--- Record set ---

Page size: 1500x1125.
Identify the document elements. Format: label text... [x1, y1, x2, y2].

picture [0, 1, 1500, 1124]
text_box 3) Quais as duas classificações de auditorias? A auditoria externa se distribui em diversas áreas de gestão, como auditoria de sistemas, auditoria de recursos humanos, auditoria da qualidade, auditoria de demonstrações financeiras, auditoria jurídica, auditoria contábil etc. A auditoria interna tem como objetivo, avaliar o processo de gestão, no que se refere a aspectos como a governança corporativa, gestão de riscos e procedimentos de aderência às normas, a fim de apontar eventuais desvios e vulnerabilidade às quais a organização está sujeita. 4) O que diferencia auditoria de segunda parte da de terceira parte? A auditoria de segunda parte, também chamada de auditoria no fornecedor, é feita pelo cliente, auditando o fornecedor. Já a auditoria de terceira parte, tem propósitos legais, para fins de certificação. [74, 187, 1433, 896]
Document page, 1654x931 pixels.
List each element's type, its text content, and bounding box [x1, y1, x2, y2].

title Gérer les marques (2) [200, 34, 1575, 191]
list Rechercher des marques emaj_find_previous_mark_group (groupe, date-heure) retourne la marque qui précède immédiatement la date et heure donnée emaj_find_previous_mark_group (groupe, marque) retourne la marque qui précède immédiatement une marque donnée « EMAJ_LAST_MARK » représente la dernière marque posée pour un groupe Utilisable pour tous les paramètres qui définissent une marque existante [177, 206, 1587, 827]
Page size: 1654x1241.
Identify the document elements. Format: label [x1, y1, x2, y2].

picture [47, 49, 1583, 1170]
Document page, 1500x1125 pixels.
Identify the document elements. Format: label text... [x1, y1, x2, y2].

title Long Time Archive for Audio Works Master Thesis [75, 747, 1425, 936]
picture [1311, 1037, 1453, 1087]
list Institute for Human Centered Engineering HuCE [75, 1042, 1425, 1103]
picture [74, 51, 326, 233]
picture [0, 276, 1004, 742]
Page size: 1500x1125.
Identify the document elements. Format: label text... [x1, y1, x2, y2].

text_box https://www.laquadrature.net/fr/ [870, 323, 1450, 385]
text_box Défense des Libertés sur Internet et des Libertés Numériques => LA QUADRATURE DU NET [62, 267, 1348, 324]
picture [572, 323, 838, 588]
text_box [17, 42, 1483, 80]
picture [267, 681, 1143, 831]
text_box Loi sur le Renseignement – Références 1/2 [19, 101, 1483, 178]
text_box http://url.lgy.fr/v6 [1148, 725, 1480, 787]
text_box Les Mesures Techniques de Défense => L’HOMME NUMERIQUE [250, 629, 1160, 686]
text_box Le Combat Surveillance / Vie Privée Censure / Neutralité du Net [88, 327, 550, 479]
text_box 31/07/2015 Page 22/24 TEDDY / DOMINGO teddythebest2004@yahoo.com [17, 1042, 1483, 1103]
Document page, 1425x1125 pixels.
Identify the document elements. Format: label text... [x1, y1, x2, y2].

---

# [What to work on]
Rewrite all of the material above, changing every "Identify" to "Locate" and leaving everything else unchanged.

# [Solution for this exercise]
Page size: 1500x1125.
Locate the document elements. Format: label text... [x1, y1, x2, y2].

picture [0, 1, 1500, 1124]
text_box 3) Quais as duas classificações de auditorias? A auditoria externa se distribui em diversas áreas de gestão, como auditoria de sistemas, auditoria de recursos humanos, auditoria da qualidade, auditoria de demonstrações financeiras, auditoria jurídica, auditoria contábil etc. A auditoria interna tem como objetivo, avaliar o processo de gestão, no que se refere a aspectos como a governança corporativa, gestão de riscos e procedimentos de aderência às normas, a fim de apontar eventuais desvios e vulnerabilidade às quais a organização está sujeita. 4) O que diferencia auditoria de segunda parte da de terceira parte? A auditoria de segunda parte, também chamada de auditoria no fornecedor, é feita pelo cliente, auditando o fornecedor. Já a auditoria de terceira parte, tem propósitos legais, para fins de certificação. [74, 187, 1433, 896]
Document page, 1654x931 pixels.
List each element's type, its text content, and bounding box [x1, y1, x2, y2].

title Gérer les marques (2) [200, 34, 1575, 191]
list Rechercher des marques emaj_find_previous_mark_group (groupe, date-heure) retourne la marque qui précède immédiatement la date et heure donnée emaj_find_previous_mark_group (groupe, marque) retourne la marque qui précède immédiatement une marque donnée « EMAJ_LAST_MARK » représente la dernière marque posée pour un groupe Utilisable pour tous les paramètres qui définissent une marque existante [177, 206, 1587, 827]
Page size: 1654x1241.
Locate the document elements. Format: label [x1, y1, x2, y2].

picture [47, 49, 1583, 1170]
Document page, 1500x1125 pixels.
Locate the document elements. Format: label text... [x1, y1, x2, y2].

title Long Time Archive for Audio Works Master Thesis [75, 747, 1425, 936]
picture [1311, 1037, 1453, 1087]
list Institute for Human Centered Engineering HuCE [75, 1042, 1425, 1103]
picture [74, 51, 326, 233]
picture [0, 276, 1004, 742]
Page size: 1500x1125.
Locate the document elements. Format: label text... [x1, y1, x2, y2].

text_box https://www.laquadrature.net/fr/ [870, 323, 1450, 385]
text_box Défense des Libertés sur Internet et des Libertés Numériques => LA QUADRATURE DU NET [62, 267, 1348, 324]
picture [572, 323, 838, 588]
text_box [17, 42, 1483, 80]
picture [267, 681, 1143, 831]
text_box Loi sur le Renseignement – Références 1/2 [19, 101, 1483, 178]
text_box http://url.lgy.fr/v6 [1148, 725, 1480, 787]
text_box Les Mesures Techniques de Défense => L’HOMME NUMERIQUE [250, 629, 1160, 686]
text_box Le Combat Surveillance / Vie Privée Censure / Neutralité du Net [88, 327, 550, 479]
text_box 31/07/2015 Page 22/24 TEDDY / DOMINGO teddythebest2004@yahoo.com [17, 1042, 1483, 1103]
Document page, 1425x1125 pixels.
Locate the document elements. Format: label text... [x1, y1, x2, y2].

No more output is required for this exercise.